A folha-de-flandres, fornecida pela Siderurgia Nacional, é sempre distribuída pela sede de Alcochete.

O abandono da Soliva empobreceu Vila Real e lançou no desemprego cerca de uma centena de trabalhadores. Olhão foi escolhida para localização da fábrica algarvia que a Ormis ainda considera rendível, uma vez mais pela sua posição central. No entanto, esta não conquistou o dinamismo da Soliva durante os anos sessenta, enquanto se mantinham activas muitas fábricas de conservas de Vila Real, Tavira e Olhão; a incapacidade de as instalações fabris de Alcochete responderem à procura dos industriais de concentrados de tomate levava à transferência para a de Vila Real de algumas encomendas, e continuavam significativas as de empresas de Ceuta, Melilla e Canárias. Na verdade, herdou dela apenas as máquinas mais modernas, uma dezena de trabalhadores (fig. 115) e a clientela algarvia ainda ligada as conservas de peixe.

A concentração teve origem, principalmente, na mecanização do fabrico de “vazio”. Nas antigas oficinas de latoaria a profissão mais valorizada era a de soldador, já que a sua perfeição se devia largamente a duração das conservas de peixe e a resistência das embalagens a viagens demoradas e com transbordos.

Beneficiavam, por outro lado, da regularidade do trabalho, constituindo-se no inverno os stocks de vasilhame a encher a partir de Abril. Daí que os soldadores formassem nos dois principais centros conserveiros do Sotavento um estrato da classe média e uma elite operária, que esta aumentasse com o afluxo de italianos e espanhóis (268), que durante a primeira guerra muitos tenham participado com as suas poupanças na constituição de novas empresas conserveiras e que constantemente fossem convidados para padrinhos de baptismo. A mecanização, iniciada ainda antes daquele conflito, com a introdução de cravadeiras, provocou reacção desfavorável entre os soldadores, que em massa reivindicaram a não adopção das novas técnicas.
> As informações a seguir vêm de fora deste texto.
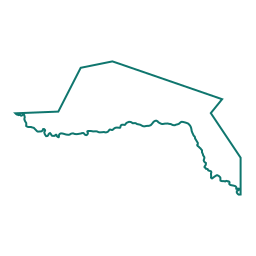 Petatán, Huehuetenango, Guatemala
{"feature_id": "79465075B18515174231727", "entity_name": "Petatán", "entity_type": "district", "adm_level": 2, "iso_a3": "GTM", "parent_name": "Guatemala", "parent_adm1": "Huehuetenango", "projection": "orthographic", "projection_center": [-91.731, 15.614], "detail": "fine", "context": "isolated", "style": "outline", "palette": "teal", "viewbox_px": 256, "rotation_deg": 0, "n_neighbors": 0, "source": "geoboundaries", "source_scale": "gbopen_adm2", "svg_char_len": 4635}
<svg xmlns="http://www.w3.org/2000/svg" viewBox="0 0 256 256"><path d="M119.8,63.9L112.4,61.4L80.7,67.8L58.3,111.6L15.4,113.3L16.2,114.1L17.2,114.7L18.1,114.8L18.6,115.1L19.5,114.9L20.3,115.0L20.9,115.6L21.3,115.7L21.8,115.5L22.5,115.0L23.3,114.5L23.6,114.4L24.0,114.6L24.3,115.3L24.5,116.3L24.7,116.9L24.7,117.6L24.5,118.1L24.4,118.6L24.4,119.5L24.7,120.0L24.7,120.5L25.1,121.2L25.4,121.8L25.8,122.3L26.2,123.0L26.3,124.1L26.2,125.0L26.2,125.4L26.2,126.0L26.9,126.5L27.9,126.9L28.5,127.0L30.1,127.0L31.1,127.0L32.0,127.4L32.6,127.5L33.9,127.9L34.5,128.6L35.2,129.3L36.0,130.1L36.7,130.9L37.5,131.5L38.2,131.6L39.5,131.5L40.8,131.4L41.5,131.3L42.2,130.8L42.8,130.2L42.8,129.8L43.0,129.2L43.3,129.1L43.9,129.0L44.3,129.2L45.0,130.0L45.1,130.5L44.8,131.2L44.5,131.7L44.3,132.4L44.5,133.2L44.7,133.9L45.0,134.5L45.4,135.1L46.1,136.1L46.7,136.1L47.4,136.0L47.9,135.6L48.3,135.0L48.6,134.2L49.4,133.4L50.0,133.1L50.4,133.5L50.9,134.1L51.4,135.0L51.8,135.6L52.4,135.8L53.3,135.9L54.4,135.9L54.9,135.5L55.7,134.8L56.4,134.8L56.6,135.2L56.6,135.9L57.4,136.6L58.1,137.1L58.6,137.2L58.9,136.8L58.9,136.0L58.9,135.3L59.3,134.5L59.8,133.9L60.5,133.5L61.3,133.4L62.3,133.5L63.3,133.7L64.3,134.0L65.6,134.4L66.5,134.6L67.6,134.7L68.2,134.8L69.3,134.7L69.9,134.5L70.4,134.0L71.2,133.7L71.9,133.5L72.8,133.4L73.6,133.5L74.3,133.9L75.8,134.1L77.1,134.1L78.0,134.0L79.7,133.7L81.0,133.5L81.6,133.2L82.4,133.1L83.2,133.0L83.8,133.3L84.3,133.9L85.0,134.7L85.7,135.0L86.4,135.1L87.1,134.7L87.6,134.1L87.9,133.3L87.8,132.5L87.6,132.2L87.4,132.0L87.3,131.7L87.5,131.2L88.2,131.0L89.2,131.0L90.7,131.0L91.5,131.1L93.0,131.4L93.9,131.4L95.3,131.3L96.2,131.3L97.2,131.5L98.4,132.1L99.3,132.3L100.8,132.3L102.4,132.2L103.2,132.1L104.0,132.0L104.9,132.3L105.5,132.4L106.4,132.3L107.0,132.1L107.7,131.8L108.4,131.2L108.9,130.4L109.4,129.9L109.7,129.6L110.4,129.6L110.8,129.7L111.3,129.9L112.2,130.0L112.8,129.7L114.0,128.6L115.1,127.9L116.2,127.6L117.4,127.6L118.8,127.7L119.6,127.8L120.2,127.6L120.4,126.9L120.6,126.2L120.8,125.5L121.3,125.1L121.8,124.8L122.9,124.7L123.9,124.8L124.8,124.9L125.0,124.7L125.7,123.9L126.5,122.9L127.6,122.4L128.8,121.9L129.9,121.9L130.7,122.0L131.6,122.4L132.3,123.0L133.0,123.3L133.6,123.1L134.6,123.1L135.7,123.2L136.3,123.6L137.1,124.1L137.6,124.2L138.4,124.3L139.0,124.5L139.7,124.6L140.4,124.8L141.8,125.6L142.8,126.1L143.8,126.3L144.8,126.3L146.1,126.0L147.1,125.9L148.5,125.9L149.6,125.6L150.7,125.2L151.3,124.6L152.6,123.1L153.5,121.9L154.3,121.3L155.3,120.8L156.4,120.7L157.0,121.0L157.7,121.4L158.0,121.9L158.9,122.6L160.0,123.2L161.0,123.7L162.0,124.0L162.8,124.0L164.0,123.8L165.0,123.6L166.3,123.6L167.5,123.5L168.5,123.7L169.2,123.9L170.6,124.0L171.5,124.4L172.4,124.9L173.1,125.1L174.2,125.2L174.9,125.2L175.7,124.8L176.3,124.6L177.6,124.3L178.8,123.9L179.8,123.0L180.9,122.1L181.8,121.8L183.2,122.0L185.2,122.5L186.8,123.0L188.2,123.6L189.0,124.4L189.6,125.1L190.0,125.5L190.7,126.8L191.1,127.9L191.4,129.2L191.7,131.0L192.4,132.9L193.1,134.3L193.5,135.3L193.9,135.9L194.6,136.5L194.9,137.1L195.0,137.7L195.0,138.0L195.1,138.6L195.6,139.2L196.1,140.1L196.8,141.3L197.3,142.1L197.8,142.9L197.8,143.9L197.7,144.5L197.3,144.9L197.2,145.0L197.4,145.6L197.8,146.1L198.2,146.3L198.8,146.8L199.5,147.6L200.5,148.4L201.2,149.4L202.0,150.3L202.0,151.4L202.0,152.3L202.5,153.3L203.0,154.5L203.1,155.3L203.4,155.7L203.8,156.3L204.3,157.1L204.4,157.9L204.2,158.6L203.9,159.6L203.7,160.3L203.8,160.6L204.0,161.2L204.7,162.2L205.4,162.7L205.9,163.0L205.9,163.7L205.8,164.7L205.6,165.1L204.8,166.2L204.5,166.7L204.5,167.1L204.6,167.4L204.9,167.6L205.4,167.8L205.7,168.3L206.0,168.8L206.4,168.9L206.8,168.9L207.3,169.0L207.8,169.3L207.9,169.8L208.3,170.4L208.8,170.6L209.6,170.8L210.3,171.1L211.0,171.4L211.3,172.1L211.3,172.7L211.0,173.4L211.0,174.4L211.1,175.4L211.2,176.4L211.0,177.1L211.0,177.6L211.3,178.0L211.8,178.4L212.2,178.4L213.2,177.6L214.7,176.5L216.6,175.3L217.2,175.2L218.7,175.9L219.8,176.9L220.3,177.5L220.4,178.4L220.4,179.4L220.4,180.1L220.5,180.6L221.3,181.0L222.0,181.1L224.1,181.1L224.9,181.4L225.4,181.4L225.9,181.0L226.4,180.9L227.1,181.0L227.7,181.4L228.0,181.4L228.5,181.3L229.2,181.7L229.5,182.2L229.5,182.7L229.3,183.3L229.3,183.6L229.4,184.2L230.0,184.7L230.5,185.0L231.8,185.3L233.5,185.6L234.5,185.9L234.9,186.0L235.5,186.3L236.0,186.8L236.3,187.3L236.3,187.6L236.3,188.0L236.2,188.7L236.4,188.9L236.9,188.9L237.8,188.7L238.2,188.7L238.8,188.7L239.1,189.2L238.9,189.7L238.3,190.3L237.4,190.7L236.8,191.2L236.8,191.8L236.8,192.6L237.0,192.9L237.5,193.6L238.1,194.2L238.7,194.6L239.4,194.6L240.6,194.5L240.6,157.7L210.8,113.1L222.1,99.2L119.8,63.9Z" fill="none" stroke="#0f766e" stroke-width="2"/></svg>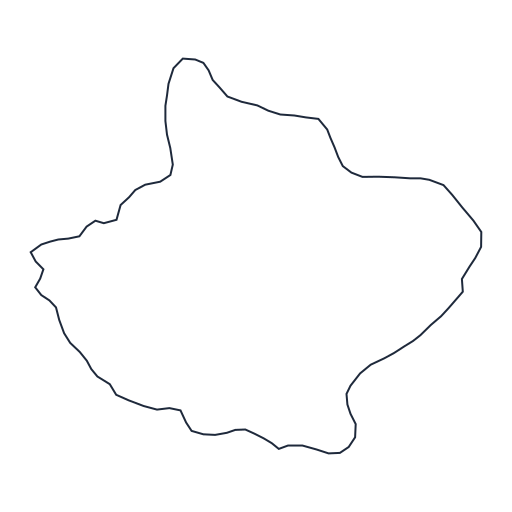 Naque, Minas Gerais, Brazil (Albers equal-area conic projection)
{"feature_id": "56859067B48718668188902", "entity_name": "Naque", "entity_type": "district", "adm_level": 2, "iso_a3": "BRA", "parent_name": "Brazil", "parent_adm1": "Minas Gerais", "projection": "albers", "projection_center": [-42.328, -19.176], "detail": "fine", "context": "isolated", "style": "outline", "palette": "slate", "viewbox_px": 512, "rotation_deg": 0, "n_neighbors": 0, "source": "geoboundaries", "source_scale": "gbopen_adm2", "svg_char_len": 1487}
<svg xmlns="http://www.w3.org/2000/svg" viewBox="0 0 512 512"><path d="M157.0,409.6L169.4,408.1L180.5,410.4L186.1,422.5L191.6,430.9L203.4,434.3L215.1,434.9L226.9,432.8L235.3,429.9L245.3,429.5L254.5,433.7L263.6,438.3L271.8,443.2L278.8,448.9L288.1,445.5L302.3,445.5L316.6,449.5L328.6,453.4L339.9,452.9L348.7,447.0L355.1,437.3L355.7,424.1L350.5,413.8L347.4,404.5L346.5,393.9L350.5,385.7L360.1,373.4L370.7,364.7L384.1,358.4L394.2,352.9L404.4,346.3L413.0,341.0L420.5,335.1L430.9,324.9L441.1,316.2L448.5,308.2L456.4,299.1L462.8,291.7L461.9,279.0L469.6,266.5L475.2,258.1L481.1,246.9L481.3,232.0L473.4,220.6L462.3,207.5L452.3,195.0L443.5,185.1L429.3,179.8L420.4,178.3L409.8,178.3L394.8,177.3L378.1,176.7L362.5,176.9L351.4,172.6L342.8,166.1L338.2,157.0L334.6,147.5L330.4,137.8L327.2,129.5L318.4,118.9L305.9,117.4L294.4,115.5L280.3,114.5L268.3,110.7L257.3,105.4L241.6,101.8L227.4,96.5L219.5,87.4L212.7,80.0L208.6,70.3L203.4,62.9L195.2,59.5L182.8,58.6L173.5,68.2L168.5,83.8L167.0,95.5L165.4,105.8L165.4,121.0L167.0,134.6L170.3,148.1L172.8,164.6L170.4,175.0L160.2,181.7L145.2,184.7L135.3,190.0L129.1,197.2L120.6,205.0L116.5,219.8L103.8,223.2L95.4,220.7L86.6,226.6L79.4,236.3L68.3,238.6L58.3,239.5L50.2,241.6L41.3,244.5L30.7,252.2L35.7,261.5L43.4,269.3L40.2,278.6L35.2,287.3L41.3,295.1L49.4,300.4L56.0,307.4L59.2,319.9L64.1,333.2L70.2,342.9L79.8,352.0L86.8,360.7L91.3,369.1L97.4,376.5L109.8,384.2L116.2,394.8L128.6,400.3L143.6,406.0L157.0,409.6Z" fill="none" stroke="#1e293b" stroke-width="2"/></svg>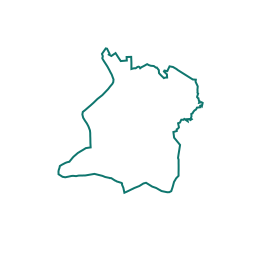 the district of Sunuapa, Chiapas, Mexico, rotated 52°
{"feature_id": "50627088B5498288476190", "entity_name": "Sunuapa", "entity_type": "district", "adm_level": 2, "iso_a3": "MEX", "parent_name": "Mexico", "parent_adm1": "Chiapas", "projection": "orthographic", "projection_center": [-93.257, 17.483], "detail": "fine", "context": "isolated", "style": "outline", "palette": "teal", "viewbox_px": 256, "rotation_deg": 52, "n_neighbors": 0, "source": "geoboundaries", "source_scale": "gbopen_adm2", "svg_char_len": 2870}
<svg xmlns="http://www.w3.org/2000/svg" viewBox="0 0 256 256"><g transform="rotate(52 128 128)"><path d="M128.2,207.8L129.8,204.6L131.0,202.1L131.7,201.0L132.2,200.4L134.0,198.5L135.1,196.2L137.8,192.6L139.2,190.7L143.5,182.7L150.0,177.6L152.3,176.3L152.5,176.2L156.2,173.1L156.3,173.1L156.4,172.9L157.3,172.0L157.6,171.9L161.4,170.6L161.6,170.4L162.0,170.2L163.3,169.7L164.4,168.9L167.3,166.9L168.0,166.8L169.0,167.6L172.3,168.5L176.8,170.7L177.5,167.9L179.2,159.9L180.7,154.8L181.2,150.0L182.3,147.5L189.1,145.0L192.5,142.8L198.3,140.4L200.0,139.0L202.8,136.6L204.0,135.0L204.1,134.3L204.4,132.8L202.8,130.4L202.5,129.9L201.2,128.1L198.8,124.9L198.1,123.0L197.3,121.1L196.8,117.6L194.1,115.5L192.4,114.1L188.2,110.8L187.5,110.3L184.2,107.7L183.8,107.5L182.4,107.0L180.0,104.5L178.7,103.1L173.4,97.4L164.0,97.6L159.1,94.7L160.4,91.4L159.1,90.5L159.2,88.8L159.0,87.9L158.8,87.4L155.1,85.6L155.7,83.7L154.3,80.9L155.7,79.2L155.5,78.1L157.3,77.5L159.4,76.8L158.3,76.2L157.3,76.2L158.8,74.0L160.1,74.0L160.3,72.3L159.0,72.4L157.9,70.8L155.9,69.5L156.0,68.9L156.2,68.2L155.5,66.6L155.1,64.8L155.3,63.0L154.4,61.1L156.2,58.2L154.9,57.4L155.3,56.2L156.2,56.2L154.2,53.7L152.9,54.2L152.4,55.3L151.9,56.4L151.0,55.1L150.3,55.4L147.9,54.2L147.5,54.5L146.1,54.5L145.3,53.4L144.0,51.5L143.0,51.6L142.0,50.7L141.7,50.4L140.8,49.9L138.1,47.4L133.2,46.3L131.7,44.8L129.6,47.1L112.7,53.2L111.6,53.4L107.6,55.0L105.0,57.3L106.4,60.1L107.4,62.0L105.2,63.9L105.6,64.9L109.7,64.3L112.3,66.1L111.1,67.8L110.8,69.0L109.2,69.2L108.0,69.4L107.1,69.5L104.0,69.8L102.8,69.1L101.4,68.1L98.1,68.1L97.8,68.7L96.6,69.1L95.1,69.5L94.4,70.2L93.0,71.7L91.2,72.9L89.5,73.6L89.3,74.7L89.1,76.2L88.8,78.0L88.4,79.9L88.4,81.6L87.6,81.5L87.1,81.5L86.7,81.6L86.3,81.8L86.0,82.3L85.8,82.8L85.7,83.5L85.7,84.3L85.7,84.9L85.4,85.7L84.8,86.2L84.3,87.2L83.6,89.0L78.5,85.0L76.0,83.2L73.9,81.7L71.2,85.4L73.2,86.8L74.1,87.4L70.8,92.5L66.6,92.2L61.3,91.7L61.0,96.8L58.4,97.9L58.2,96.9L52.6,95.7L51.6,96.5L53.6,102.9L55.8,103.6L56.7,104.5L56.9,105.0L57.1,105.2L57.4,105.4L58.1,105.5L60.3,105.8L63.8,106.1L66.0,106.3L67.0,106.4L70.6,107.0L71.2,107.1L73.6,107.6L74.5,107.7L76.1,108.0L78.8,108.9L80.8,109.5L82.8,111.4L82.9,111.6L83.6,113.2L84.3,116.6L85.1,119.7L86.3,128.0L86.3,133.6L86.3,134.2L86.9,139.7L87.2,144.2L87.2,144.8L87.5,150.9L87.5,152.6L87.5,153.7L89.2,155.6L92.3,157.0L94.0,157.2L95.7,157.4L99.0,157.6L102.4,158.2L104.3,158.8L106.5,159.5L108.6,160.8L110.7,162.4L111.5,163.0L112.5,163.7L116.6,166.8L118.3,168.0L120.3,169.4L119.4,170.9L117.9,173.6L117.6,176.5L117.1,180.3L116.9,182.2L116.8,182.8L117.1,188.7L117.6,191.2L117.8,191.9L118.2,193.9L118.5,194.9L118.2,195.6L117.5,197.1L116.9,199.0L116.9,199.3L116.4,201.9L116.3,202.4L116.1,204.1L116.0,205.1L117.2,206.5L118.5,208.5L119.5,209.6L121.7,211.2L125.9,209.7L126.1,209.7L126.6,209.2L128.2,207.8Z" fill="none" stroke="#0f766e" stroke-width="2"/></g></svg>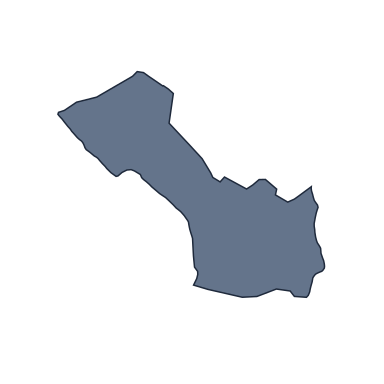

Os seus efeitos quase não se fizeram sentir até aos anos vinte, por o conflito dificultar a importação de máquinas e a notável expansão da industria dilatar a procura. A situação privilegiada da classe prolongou-se, embora sem perspectivas, até à grande crise, que sofreu como toda a população ligada a pesca e as conservas. A extinção das latoarias nas fábricas médias levou por si só a sua notável redução numérica. Entretanto, as unidades fabris especializadas optaram pela compra de máquinas, junto das quais a actividade dos soldadores se limita ao conserto das embalagens imperfeitas.

Nos princípios do século trabalhava nas 6 fábricas mais antigas de Vila Real uma centena de soldadores (269 ), número que iguala o do operariado masculino e feminino da latoaria mecânica da Soliva, em 1967, mas a actividade desta não se devia só à indústria de conservas da vila. A Ormis de Olhão emprega apenas, na secção de latoaria, centena e meia de trabalhadores – 50 p. 100 dos quais são mulheres. O seu actual recrutamento (fig. 115), tal como o da Soliva em 1967 (fig. 114), sublinha essencialmente a aglomeração urbana e a sua área de influência imediata, no prolongamento do nível salarial médio.